How to tune the bmv2 parameter so that it can get a larger cache and maximum number of processors when running p4 programs?

When I run the p4 program through simple_switch, when I use the iperf tool for udp testing, I find that only one process is working with the top command, and the cpu usage of a single process quickly reaches 100%, but the total cpu usage is only less than 5%, how can I adjust the p4 program or bmv2 configuration parameters to get more throughput and less latency for my p4 program?
I read in the forum about ways to get the best performance out of the bmv2 switch by recompiling it.

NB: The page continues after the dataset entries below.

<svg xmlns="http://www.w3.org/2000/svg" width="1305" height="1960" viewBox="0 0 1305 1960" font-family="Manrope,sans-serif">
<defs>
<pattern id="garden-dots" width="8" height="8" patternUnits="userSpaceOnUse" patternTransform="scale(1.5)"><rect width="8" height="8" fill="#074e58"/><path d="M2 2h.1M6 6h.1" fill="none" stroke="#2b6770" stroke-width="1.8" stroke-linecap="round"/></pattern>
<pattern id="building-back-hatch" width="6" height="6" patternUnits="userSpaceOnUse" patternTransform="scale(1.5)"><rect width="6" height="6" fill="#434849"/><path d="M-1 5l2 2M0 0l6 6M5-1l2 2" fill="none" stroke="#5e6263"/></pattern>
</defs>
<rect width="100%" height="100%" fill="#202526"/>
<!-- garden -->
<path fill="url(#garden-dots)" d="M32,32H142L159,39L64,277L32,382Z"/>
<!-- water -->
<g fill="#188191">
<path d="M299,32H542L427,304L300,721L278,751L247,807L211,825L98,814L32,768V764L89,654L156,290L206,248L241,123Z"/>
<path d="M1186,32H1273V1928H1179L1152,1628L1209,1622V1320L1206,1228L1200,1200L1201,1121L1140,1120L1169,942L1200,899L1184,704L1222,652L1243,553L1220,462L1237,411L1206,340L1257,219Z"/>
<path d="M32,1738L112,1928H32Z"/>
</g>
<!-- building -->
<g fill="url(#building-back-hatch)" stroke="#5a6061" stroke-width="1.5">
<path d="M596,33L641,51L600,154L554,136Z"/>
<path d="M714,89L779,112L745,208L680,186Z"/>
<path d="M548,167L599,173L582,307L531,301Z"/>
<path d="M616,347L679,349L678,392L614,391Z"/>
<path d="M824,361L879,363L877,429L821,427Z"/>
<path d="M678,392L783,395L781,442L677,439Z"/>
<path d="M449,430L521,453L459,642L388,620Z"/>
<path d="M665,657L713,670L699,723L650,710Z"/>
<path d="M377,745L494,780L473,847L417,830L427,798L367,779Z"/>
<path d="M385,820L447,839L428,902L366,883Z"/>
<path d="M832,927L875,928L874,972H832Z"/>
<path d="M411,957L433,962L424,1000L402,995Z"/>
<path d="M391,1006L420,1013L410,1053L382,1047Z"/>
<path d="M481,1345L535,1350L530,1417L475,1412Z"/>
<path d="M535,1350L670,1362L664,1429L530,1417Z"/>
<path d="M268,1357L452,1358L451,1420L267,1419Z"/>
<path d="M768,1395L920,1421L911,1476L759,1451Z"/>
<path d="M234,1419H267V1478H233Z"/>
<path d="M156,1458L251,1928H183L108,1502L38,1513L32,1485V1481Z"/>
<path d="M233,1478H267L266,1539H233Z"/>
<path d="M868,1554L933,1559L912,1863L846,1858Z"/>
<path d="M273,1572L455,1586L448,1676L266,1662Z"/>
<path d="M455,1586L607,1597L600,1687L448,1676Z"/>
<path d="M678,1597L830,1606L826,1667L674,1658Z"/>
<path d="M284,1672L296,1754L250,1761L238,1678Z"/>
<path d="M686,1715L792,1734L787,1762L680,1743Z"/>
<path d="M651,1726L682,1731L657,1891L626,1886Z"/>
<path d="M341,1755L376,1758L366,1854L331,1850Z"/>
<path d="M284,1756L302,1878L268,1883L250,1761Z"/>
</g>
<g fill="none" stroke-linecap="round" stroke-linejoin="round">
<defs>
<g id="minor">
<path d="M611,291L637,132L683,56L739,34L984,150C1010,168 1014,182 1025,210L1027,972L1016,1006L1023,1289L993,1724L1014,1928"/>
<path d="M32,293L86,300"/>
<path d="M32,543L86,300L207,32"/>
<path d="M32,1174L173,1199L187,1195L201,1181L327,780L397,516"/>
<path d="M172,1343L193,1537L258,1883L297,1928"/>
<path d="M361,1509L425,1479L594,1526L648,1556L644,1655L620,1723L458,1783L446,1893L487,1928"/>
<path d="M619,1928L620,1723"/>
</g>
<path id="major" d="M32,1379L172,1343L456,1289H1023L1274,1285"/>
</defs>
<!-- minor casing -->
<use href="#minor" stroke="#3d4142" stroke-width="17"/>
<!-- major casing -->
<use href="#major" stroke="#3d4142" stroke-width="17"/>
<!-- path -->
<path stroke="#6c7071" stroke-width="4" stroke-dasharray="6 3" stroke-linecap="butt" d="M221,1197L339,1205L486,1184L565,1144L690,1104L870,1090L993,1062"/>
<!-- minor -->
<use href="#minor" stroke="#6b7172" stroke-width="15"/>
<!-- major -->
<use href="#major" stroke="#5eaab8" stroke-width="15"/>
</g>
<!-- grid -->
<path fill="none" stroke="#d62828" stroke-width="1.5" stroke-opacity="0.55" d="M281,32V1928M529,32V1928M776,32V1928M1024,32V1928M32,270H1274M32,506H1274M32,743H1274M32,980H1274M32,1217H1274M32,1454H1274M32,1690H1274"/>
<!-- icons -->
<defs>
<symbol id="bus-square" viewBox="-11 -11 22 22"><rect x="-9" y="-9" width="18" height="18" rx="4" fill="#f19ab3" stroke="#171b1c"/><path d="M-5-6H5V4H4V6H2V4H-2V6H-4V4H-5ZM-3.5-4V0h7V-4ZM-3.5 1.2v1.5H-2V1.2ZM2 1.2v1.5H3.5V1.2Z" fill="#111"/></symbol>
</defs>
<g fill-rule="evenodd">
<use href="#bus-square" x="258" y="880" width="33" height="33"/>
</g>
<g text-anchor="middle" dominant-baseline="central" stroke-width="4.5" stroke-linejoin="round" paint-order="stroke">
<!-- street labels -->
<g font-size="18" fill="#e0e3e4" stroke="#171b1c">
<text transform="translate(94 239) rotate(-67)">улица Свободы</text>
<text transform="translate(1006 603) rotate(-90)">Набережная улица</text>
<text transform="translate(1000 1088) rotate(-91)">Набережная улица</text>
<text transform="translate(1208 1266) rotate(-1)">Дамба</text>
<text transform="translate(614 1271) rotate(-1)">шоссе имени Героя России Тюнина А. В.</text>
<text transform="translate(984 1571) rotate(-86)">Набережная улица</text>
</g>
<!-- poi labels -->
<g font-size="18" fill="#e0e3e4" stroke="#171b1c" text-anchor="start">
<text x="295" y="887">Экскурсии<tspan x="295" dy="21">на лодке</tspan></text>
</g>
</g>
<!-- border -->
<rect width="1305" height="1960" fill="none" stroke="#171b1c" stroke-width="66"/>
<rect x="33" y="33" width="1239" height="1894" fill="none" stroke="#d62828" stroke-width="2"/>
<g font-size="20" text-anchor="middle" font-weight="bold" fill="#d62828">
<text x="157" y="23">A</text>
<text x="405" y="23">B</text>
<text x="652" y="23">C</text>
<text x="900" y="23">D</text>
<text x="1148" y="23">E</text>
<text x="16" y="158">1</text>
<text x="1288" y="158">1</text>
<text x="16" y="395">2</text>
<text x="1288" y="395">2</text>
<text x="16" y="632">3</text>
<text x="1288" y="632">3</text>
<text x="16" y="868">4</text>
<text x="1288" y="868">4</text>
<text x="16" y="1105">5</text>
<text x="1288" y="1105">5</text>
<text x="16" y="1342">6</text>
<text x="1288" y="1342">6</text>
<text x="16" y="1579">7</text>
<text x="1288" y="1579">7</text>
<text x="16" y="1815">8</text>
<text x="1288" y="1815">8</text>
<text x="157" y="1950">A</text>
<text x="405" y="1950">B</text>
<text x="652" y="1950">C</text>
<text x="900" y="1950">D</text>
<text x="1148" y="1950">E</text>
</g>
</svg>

./configure 'CXXFLAGS=-g -O3' 'CFLAGS=-g -O3' --disable-logging-macros --disable-elogger

If this is the way to go, is there anything else to do after the make and make install commands are executed?

Hi @Duang

Here you can find more detail about it behavioral-model/performance.md at main · p4lang/behavioral-model · GitHub despite that I don’t think you can improve performance further because the purpose and architecture of the bmv2 is design to provide fully comptibility with P4 language and not in achieve high performance

I do not recall if it is the default behavior, or whether it requires command line options to enable, but BMv2 can use separate threads for ingress processing vs. egress processing, and also for ingress processing for packets arriving on different input ports, and for egress processing for packets being transmitted on different output ports.

That will not help total throughput if all of your packets are going from one input port to one output port, and most of the processing is ingress processing, though.